Mais, pour répondre plus précisément à votre question, il semble que la taille du pays est un paramètre non négligeable à prendre également en compte. Une étude récente de VoxEU, montre que si les hausses de taxes ont un important effet négatif sur l’activité économique des pays développés, et en particulier sur ceux d’Europe, cette conclusion empirique ne s’applique pas à un échantillon plus large. Dans les pays en développement, un niveau élevé de taxes peut engendrer des rentrées fiscales sans, pour autant observer une baisse du Produit intérieur brut (PIB). Cela est particulièrement vrai pour des pays à faible fourniture de biens publics ou pour des pays dépendant de produits de base.

Il n’en demeure pas moins qu’au-delà de ces facteurs, il convient également de bien évaluer les effets des politiques fiscales car les erreurs d’appréciation peuvent avoir de très lourdes conséquences. L’exemple de la Grèce est, à cet égard, emblématique. Les organisations internationales, comme le Fonds monétaire international (FMI) ont défendu, à partir de 2010, la nécessité de fortes hausses d’impôts afin de rétablir les finances publiques. Alors que le FMI anticipait que les efforts exigés conduiraient à une baisse du PIB réel d’environ 6% entre 2010 et 2012, le PIB s’est, en réalité, effondré de 17%, et le chômage a atteint 25% au lieu des 15% prévus. Le FMI a reconnu quelques années plus tard son erreur d’appréciation. Il considérait, en effet, que le multiplicateur était de l’ordre de 0,5 - une hausse d’1 point de PIB des prélèvements obligatoires n’entrainait qu’une baisse de 0,5% du PIB - avant d’admettre que le multiplicateur était, en réalité, jusqu'à trois fois supérieur.

Comment peut-on mesurer les effets et impacts d’une politique fiscale, indépendamment du contexte économique ?

Vaste et importante question ! Les erreurs d’appréciation viennent en grande partie de la remise en cause par les économistes libéraux des mécanismes keynésiens qui a conduit au développement de modèles macroéconomiques dans lesquels, quasiment par hypothèse, les hausses d’impôts ne peuvent avoir d’effets récessifs. Paradoxalement, dans les modèles dits « nouveaux keynésiens », les effets de l’impôt ne passent que par les incitations des agents (effet d’offre).
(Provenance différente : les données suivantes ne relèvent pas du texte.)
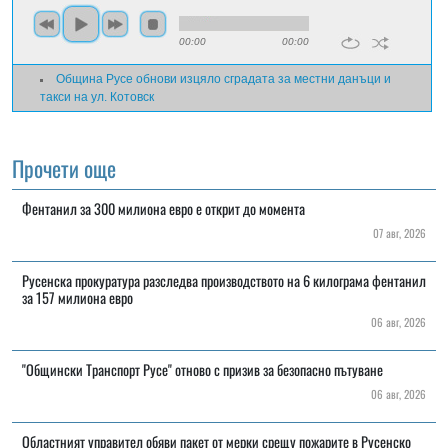
00:00
00:00
Община Русе обнови изцяло сградата за местни данъци и
такси на ул. Котовск
Прочети още
Фентанил за 300 милиона евро е открит до момента
07 авг, 2026
Русенска прокуратура разследва производството на 6 килограма фентанил
за 157 милиона евро
06 авг, 2026
"Общински Транспорт Русе" отново с призив за безопасно пътуване
06 авг, 2026
Областният управител обяви пакет от мерки срещу пожарите в Русенско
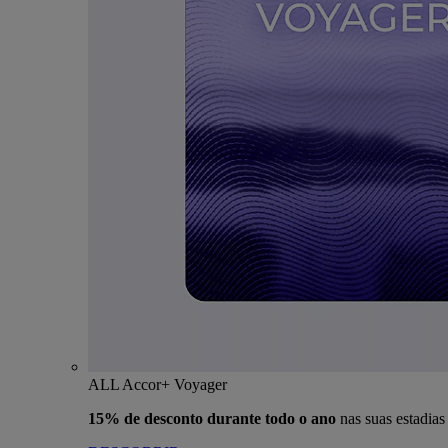
ALL Accor+ Voyager
15% de desconto durante todo o ano
nas suas estadia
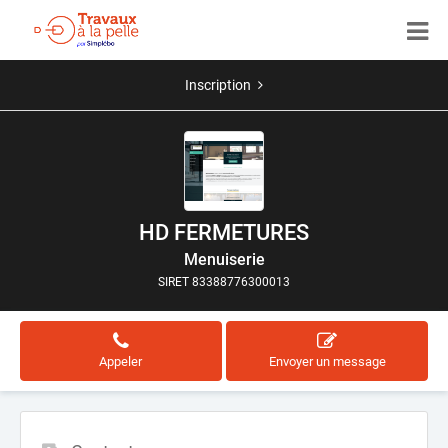
Inscription
HD FERMETURES
Menuiserie
SIRET 83388776300013
Appeler
Envoyer un message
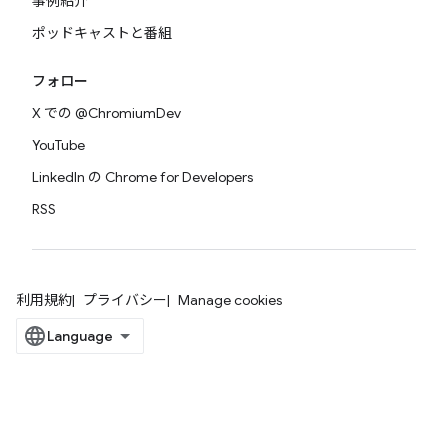
事例紹介
ポッドキャストと番組
フォロー
X での @ChromiumDev
YouTube
LinkedIn の Chrome for Developers
RSS
利用規約
プライバシー
Manage cookies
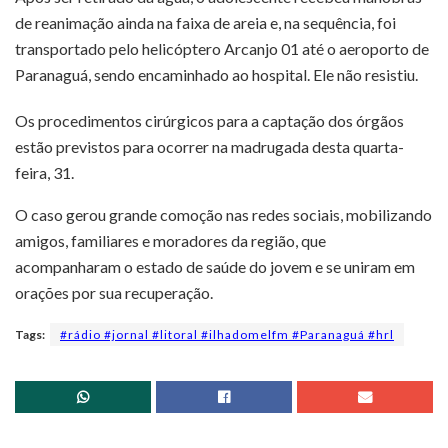
de reanimação ainda na faixa de areia e, na sequência, foi
transportado pelo helicóptero Arcanjo 01 até o aeroporto de
Paranaguá, sendo encaminhado ao hospital. Ele não resistiu.
Os procedimentos cirúrgicos para a captação dos órgãos
estão previstos para ocorrer na madrugada desta quarta-
feira, 31.
O caso gerou grande comoção nas redes sociais, mobilizando
amigos, familiares e moradores da região, que
acompanharam o estado de saúde do jovem e se uniram em
orações por sua recuperação.
Tags:
#rádio #jornal #litoral #ilhadomelfm #Paranaguá #hrl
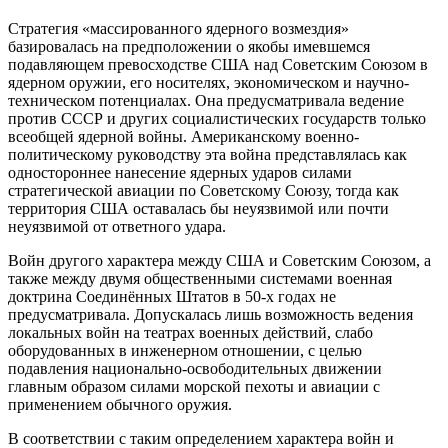
Стратегия «массированного ядерного возмездия»
базировалась на предположении о якобы имевшемся
подавляющем превосходстве США над Советским Союзом в
ядерном оружии, его носителях, экономическом и научно-
техническом потенциалах. Она предусматривала ведение
против СССР и других социалистических государств только
всеобщей ядерной войны. Американскому военно-
политическому руководству эта война представлялась как
одностороннее нанесение ядерных ударов силами
стратегической авиации по Советскому Союзу, тогда как
территория США оставалась бы неуязвимой или почти
неуязвимой от ответного удара.
Войн другого характера между США и Советским Союзом, а
также между двумя общественными системами военная
доктрина Соединённых Штатов в 50-х годах не
предусматривала. Допускалась лишь возможность ведения
локальных войн на театрах военных действий, слабо
оборудованных в инженерном отношении, с целью
подавления национально-освободительных движении
главным образом силами морской пехоты и авиации с
применением обычного оружия.
В соответствии с таким определением характера войн и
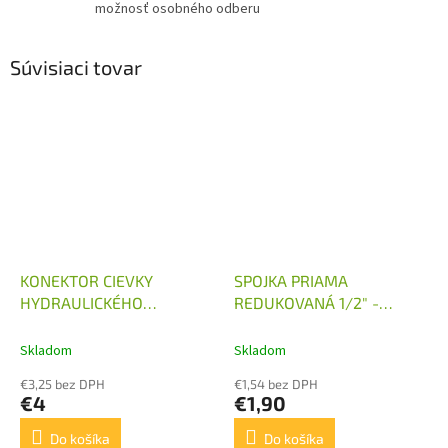
možnosť osobného odberu
Súvisiaci tovar
KONEKTOR CIEVKY
SPOJKA PRIAMA
HYDRAULICKÉHO
REDUKOVANÁ 1/2" -
ROZVÁDZAČA 240V S
M18X1,5
USMERŇOVAČOM
Skladom
Skladom
€3,25 bez DPH
€1,54 bez DPH
€4
€1,90
Do košíka
Do košíka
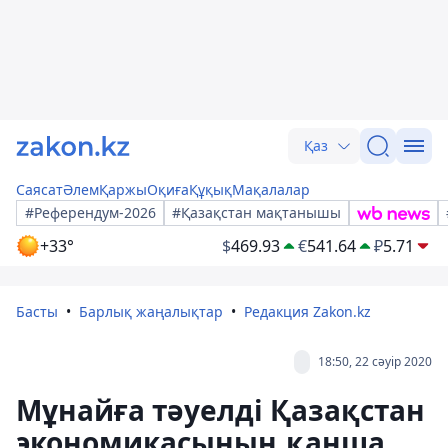
Қаз
Саясат
Әлем
Қаржы
Оқиға
Құқық
Мақалалар
#Референдум-2026
#Қазақстан мақтанышы
+33°
$
469.93
€
541.64
₽
5.71
Басты
Барлық жаңалықтар
Редакция Zakon.kz
18:50, 22 сәуір 2020
Мұнайға тәуелді Қазақстан
экономикасының қанша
Par ailleurs, les hypothèses sur lesquelles ont été construits ces modèles macroéconomiques ont conduit à la disparition du canal de la demande et l’idée même de multiplicateur. Par exemple, dans ces schémas, les ménages sont supposés consommer, non pas en fonction de leur revenu disponible, mais de leur « revenu permanent » c’est-à-dire de l’estimation de leur revenu à long terme qui intègre les revenus passés, présents et à venir. Il est également supposé que toute baisse d’impôts sans baisse équivalente des dépenses publiques ne peut avoir d’effet sur l’activité car les ménages vont anticiper une hausse future des impôts pour rembourser la dette publique et choisir alors d’épargner plutôt que de consommer ces ressources supplémentaires. C’est l’« équivalence ricardienne ». Pourtant, ces hypothèses théoriques de revenu permanent ou d'équivalence ricardienne ont été très rapidement rejetées par les études empiriques.
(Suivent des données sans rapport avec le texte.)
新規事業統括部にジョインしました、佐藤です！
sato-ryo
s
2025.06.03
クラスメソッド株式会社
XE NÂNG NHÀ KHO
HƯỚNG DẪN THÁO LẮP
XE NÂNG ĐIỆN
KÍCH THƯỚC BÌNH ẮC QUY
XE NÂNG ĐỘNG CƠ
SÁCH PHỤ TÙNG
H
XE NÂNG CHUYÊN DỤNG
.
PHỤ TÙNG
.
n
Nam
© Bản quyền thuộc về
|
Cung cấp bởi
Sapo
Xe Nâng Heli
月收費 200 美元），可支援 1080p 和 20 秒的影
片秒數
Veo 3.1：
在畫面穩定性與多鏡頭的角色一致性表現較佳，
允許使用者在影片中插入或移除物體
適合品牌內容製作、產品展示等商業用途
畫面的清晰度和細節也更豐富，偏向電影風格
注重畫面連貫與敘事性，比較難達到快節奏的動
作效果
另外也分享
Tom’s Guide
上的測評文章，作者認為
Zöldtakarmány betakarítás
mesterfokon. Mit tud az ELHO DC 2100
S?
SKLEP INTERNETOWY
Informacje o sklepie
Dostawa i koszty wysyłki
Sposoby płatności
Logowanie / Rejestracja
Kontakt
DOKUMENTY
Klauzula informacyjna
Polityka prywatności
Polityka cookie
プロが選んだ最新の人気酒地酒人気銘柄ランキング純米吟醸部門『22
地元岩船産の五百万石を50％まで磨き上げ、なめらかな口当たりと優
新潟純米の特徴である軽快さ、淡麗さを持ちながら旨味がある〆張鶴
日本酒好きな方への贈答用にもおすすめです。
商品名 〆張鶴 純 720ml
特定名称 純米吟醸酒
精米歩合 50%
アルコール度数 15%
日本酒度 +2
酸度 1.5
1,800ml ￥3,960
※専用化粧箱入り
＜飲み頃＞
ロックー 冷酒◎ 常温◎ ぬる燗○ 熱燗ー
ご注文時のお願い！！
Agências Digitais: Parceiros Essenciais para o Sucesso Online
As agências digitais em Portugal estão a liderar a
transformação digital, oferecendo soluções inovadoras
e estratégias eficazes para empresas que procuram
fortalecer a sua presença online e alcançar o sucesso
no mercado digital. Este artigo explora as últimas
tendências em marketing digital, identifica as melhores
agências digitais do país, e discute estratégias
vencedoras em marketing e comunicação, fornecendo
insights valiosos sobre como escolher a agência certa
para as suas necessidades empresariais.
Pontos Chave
En fait, il est difficile d’évaluer correctement les effets agrégés des politiques fiscales pour plusieurs raisons. Tout d’abord, différents facteurs peuvent influencer en même temps l’activité et les recettes fiscales. S’ils ne sont pas isolés, l’évaluation qui est faite n’est pas celle de la fiscalité sur l’activité, mais aussi celle de l’ensemble de ces facteurs. Ensuite, parce que l’activité économique influence les recettes fiscales autant que ces dernières influencent l’activité. Aussi, pour isoler l’effet allant de la fiscalité vers l’activité économique en éliminant l’effet inverse (de l’activité vers la fiscalité), il faut retenir, parmi les principaux changements fiscaux, ceux ayant été pris indépendamment du contexte économique (exogènes) et en mesurer l’impact.

Dernièrement, pour dépasser ces difficultés, l’approche dite « narrative » a été développée. Elle consiste, en utilisant différents documents d’archives - débats parlementaires, rapports d'organisations internationales, articles de journaux, etc. -, à identifier les motivations des politiques fiscales et à ne retenir que les mesures « exogènes » c’est-à-dire prises indépendamment du contexte économique. En procédant de la sorte, plusieurs études, portant sur les Etats-Unis ou sur le Royaume-Uni, sont arrivées à constater des multiplicateurs fiscaux de l’ordre de 2-3 c’est-à-dire que suite à une baisse d’impôt d’1 point de pourcentage du PIB, le PIB augmente de 2 à 3% au bout de 3 ans.

Dans le contexte actuel d’économies ouvertes et interdépendantes, les politiques fiscales expansionnistes peuvent-elles être efficaces ?

Il existe un dilemme des politiques fiscales expansionnistes. Si elles ont des effets positifs sur l’activité à court terme, en particulier sur la consommation, l’investissement et l’emploi, elles conduisent, dans le même temps, à une aggravation des déficits extérieurs. Cet effet sur le solde extérieur d’une politique de relance est connu sous le nom de « déficits jumeaux ».

Dans une économie ouverte, une partie de la demande additionnelle créée par une relance fiscale est adressée à l’extérieur (propension de la population à consommer des produits importés) et se traduit par une dégradation de la compétitivité. C’est ce à quoi la relance de François Mitterrand, en 1981, avait conduit et qui avait nécessité de dévaluer le franc à trois reprises pour rétablir la compétitivité. Une partie des gains de pouvoir d'achat s’était, en effet, reportée sur l’achat de produits allemands et japonais.

Ce danger des politiques de relance avait été anticipé par Keynes lui-même, qui prenait le problème du déficit commercial très au sérieux. Il considérait ainsi qu’une politique d’expansion, bien que désirable, devait être accompagnée par l’introduction d’« un sérieux tarif douanier ». Il s’agissait, selon lui, d’une solution beaucoup moins coûteuse en termes d’emplois qu’une baisse des salaires, alternative défendue, à l’époque pour réduire le chômage et sauver l’industrie britannique.

Peu de temps auparavant, il avait souligné le danger d’« abandonner toute industrie incapable, pour le moment, de survivre » et, pour l’éviter, il avait préconisé de protéger les industries automobiles, du fer et de l’acier. Dans le même temps, il mettait en garde contre le risque d'escalade : si, à l’échelle d'un pays, un tarif douanier peut contribuer à la réduction du chômage, une montée du protectionnisme à l’échelle mondiale conduirait à un jeu à somme négative.

Reste à savoir si Keynes parviendrait à la même recommandation d'instaurer « un sérieux tarif douanier » dans le contexte actuel d’économies hyper mondialisées, où les chaînes de valeur sont beaucoup plus fragmentées, et où les risques d’escalade et de tensions commerciales constituent une menace plus sérieuse pour l’économie mondiale.